*DATA TO PROCESS*.

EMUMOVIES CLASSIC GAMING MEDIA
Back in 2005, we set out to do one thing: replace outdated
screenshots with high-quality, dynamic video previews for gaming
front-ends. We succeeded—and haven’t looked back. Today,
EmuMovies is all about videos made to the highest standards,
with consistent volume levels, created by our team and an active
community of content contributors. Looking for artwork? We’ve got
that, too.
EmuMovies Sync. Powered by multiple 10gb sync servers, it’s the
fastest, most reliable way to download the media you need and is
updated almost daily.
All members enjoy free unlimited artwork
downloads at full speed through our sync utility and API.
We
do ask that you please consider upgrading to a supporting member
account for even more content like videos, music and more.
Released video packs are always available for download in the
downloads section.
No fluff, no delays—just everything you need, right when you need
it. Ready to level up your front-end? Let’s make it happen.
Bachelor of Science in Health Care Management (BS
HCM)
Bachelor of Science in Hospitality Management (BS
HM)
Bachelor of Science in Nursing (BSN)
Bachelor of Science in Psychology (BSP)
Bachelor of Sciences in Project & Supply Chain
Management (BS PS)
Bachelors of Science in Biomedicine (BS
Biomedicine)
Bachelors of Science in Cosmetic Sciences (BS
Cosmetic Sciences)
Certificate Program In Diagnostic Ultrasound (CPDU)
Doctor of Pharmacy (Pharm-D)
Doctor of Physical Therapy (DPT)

* * *

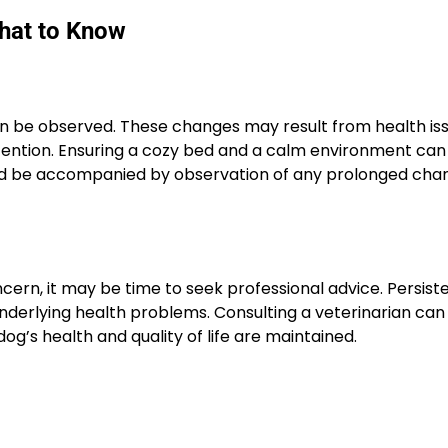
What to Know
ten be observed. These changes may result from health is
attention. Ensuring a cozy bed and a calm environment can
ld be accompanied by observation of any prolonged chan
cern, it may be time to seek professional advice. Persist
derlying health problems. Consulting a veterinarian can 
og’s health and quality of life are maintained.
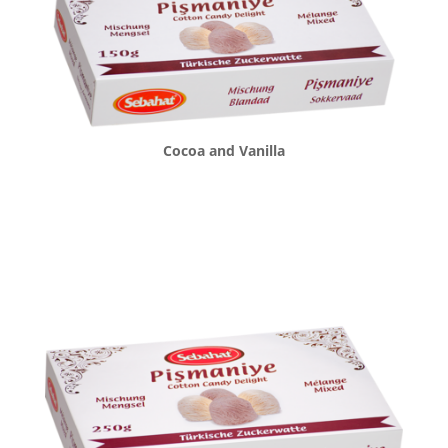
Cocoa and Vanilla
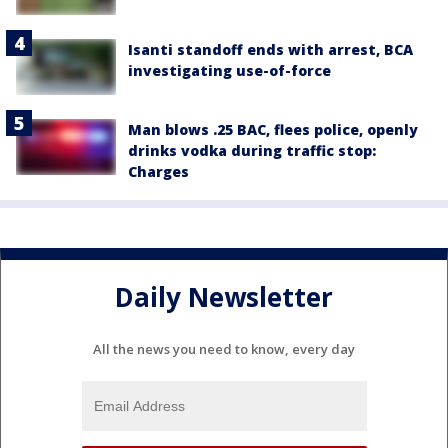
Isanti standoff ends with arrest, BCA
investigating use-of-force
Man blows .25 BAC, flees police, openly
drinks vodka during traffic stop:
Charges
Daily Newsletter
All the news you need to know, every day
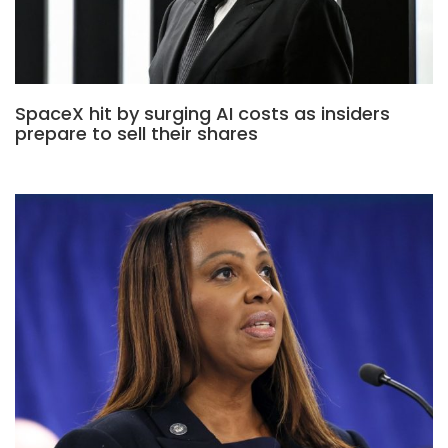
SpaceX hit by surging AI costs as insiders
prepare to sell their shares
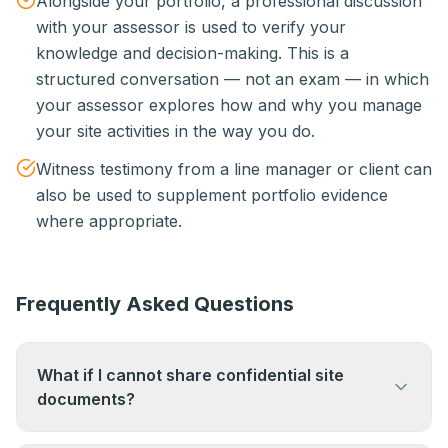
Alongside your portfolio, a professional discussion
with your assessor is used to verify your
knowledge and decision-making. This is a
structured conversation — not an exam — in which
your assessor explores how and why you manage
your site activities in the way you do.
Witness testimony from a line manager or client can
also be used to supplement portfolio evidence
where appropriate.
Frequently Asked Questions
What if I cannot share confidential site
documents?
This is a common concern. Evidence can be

* * *

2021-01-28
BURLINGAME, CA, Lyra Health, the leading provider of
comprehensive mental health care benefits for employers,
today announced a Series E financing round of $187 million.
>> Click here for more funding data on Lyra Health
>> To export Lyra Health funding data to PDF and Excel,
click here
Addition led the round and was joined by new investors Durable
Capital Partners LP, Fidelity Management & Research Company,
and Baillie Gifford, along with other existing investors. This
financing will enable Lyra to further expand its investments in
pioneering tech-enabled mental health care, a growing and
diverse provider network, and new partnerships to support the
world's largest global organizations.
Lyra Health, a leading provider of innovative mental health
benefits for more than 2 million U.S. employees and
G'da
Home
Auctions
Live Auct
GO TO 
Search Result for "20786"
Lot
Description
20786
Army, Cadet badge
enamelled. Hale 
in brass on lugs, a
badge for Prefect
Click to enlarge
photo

*ASSIGNED TASK*. Reproduce the part of the material that opens with the line containing "What to Know" and closes with the line containing "Cocoa and Vanilla". Leave the pictures out of your answer.

*YOUR SOLUTION*.
What to Know
ten be observed. These changes may result from health is
attention. Ensuring a cozy bed and a calm environment can
ld be accompanied by observation of any prolonged chan
cern, it may be time to seek professional advice. Persist
derlying health problems. Consulting a veterinarian can 
og’s health and quality of life are maintained.
Cocoa and Vanilla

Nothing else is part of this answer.